3 constats importants sur le leadership à partir du quai
La directivité du leader
Trop de leaders ont tendance à voir leur rôle de leader comme celui qui doit donner une direction et un plan à l'équipe. Cela me frappe à quel point des dirigeants capables de gérer des projets d’envergure sur plusieurs mois peuvent avoir de la difficulté à gérer une conversation de 10 minutes lorsque la pression embarque.
L'absence de plan B
La notion de scénarios est absente de la plupart des exercices auxquels nous assistons dans nos simulations. L'équipe se fait un plan et espère arriver à le livrer. Quand on adopte sans se questionner le plan de celui qui parle le plus fort, il y a peu de chances qu'on ait la qualité de présence requise pour explorer d'autres scénarios en intégrant plusieurs points de vue ou en anticipant qu’il y aura des imprévus.
Prendre pour acquis qu’on a un consensus
Il est facile de présumer qu'on s'est bien compris parce que quelqu’un a demandé « Ça marche, tout le monde? » quand l’équipe était déjà en mouvement… Non seulement on prend pour acquis que tout le monde est d’accord avec le plan discuté, mais on présume aussi que tout le monde a compris la même chose à propos de ce plan.
Ces trois observations pointent toutes dans la même direction et la conséquence peut être énorme dans la vie des équipes de direction : la forme de nos rencontres et de nos interactions s'avère tout aussi importante que le contenu.
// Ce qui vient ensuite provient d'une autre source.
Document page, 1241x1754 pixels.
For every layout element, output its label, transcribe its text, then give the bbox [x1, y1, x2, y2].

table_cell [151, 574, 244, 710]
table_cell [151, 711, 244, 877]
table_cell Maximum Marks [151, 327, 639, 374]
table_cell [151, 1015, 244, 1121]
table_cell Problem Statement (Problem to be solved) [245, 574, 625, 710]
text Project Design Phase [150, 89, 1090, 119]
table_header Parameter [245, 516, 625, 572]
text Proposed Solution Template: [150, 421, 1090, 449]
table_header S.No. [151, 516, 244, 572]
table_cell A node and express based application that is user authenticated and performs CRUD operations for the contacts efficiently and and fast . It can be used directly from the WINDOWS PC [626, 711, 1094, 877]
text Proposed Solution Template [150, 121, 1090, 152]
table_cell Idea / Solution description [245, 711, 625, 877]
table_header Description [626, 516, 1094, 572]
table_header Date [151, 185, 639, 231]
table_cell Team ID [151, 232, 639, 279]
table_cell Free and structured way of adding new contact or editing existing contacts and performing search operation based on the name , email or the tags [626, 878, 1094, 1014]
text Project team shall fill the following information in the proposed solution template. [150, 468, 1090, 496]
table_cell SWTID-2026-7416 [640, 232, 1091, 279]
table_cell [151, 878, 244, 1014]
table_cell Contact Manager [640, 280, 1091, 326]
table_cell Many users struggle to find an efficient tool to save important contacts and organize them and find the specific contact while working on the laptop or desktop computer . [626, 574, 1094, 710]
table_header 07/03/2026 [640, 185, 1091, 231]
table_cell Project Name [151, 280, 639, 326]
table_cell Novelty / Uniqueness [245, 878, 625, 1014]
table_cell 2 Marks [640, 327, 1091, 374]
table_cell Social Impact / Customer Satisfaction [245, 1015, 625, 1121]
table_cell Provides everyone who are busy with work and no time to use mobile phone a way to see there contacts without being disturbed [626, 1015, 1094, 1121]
Il faut s'intéresser à comment on prend la décision autant qu'à la décision qu'on prend.
La forme affecte la qualité de présence. Quand le design de nos interactions est propice à augmenter la qualité de présence et la capacité de s'observer, on améliore drastiquement les chances d'avoir accès au vrai potentiel de l'équipe. On s'assure ainsi de prendre de meilleures décisions et d'avoir accès à la solidarité entre les membres pour mettre en œuvre et défendre les décisions prises.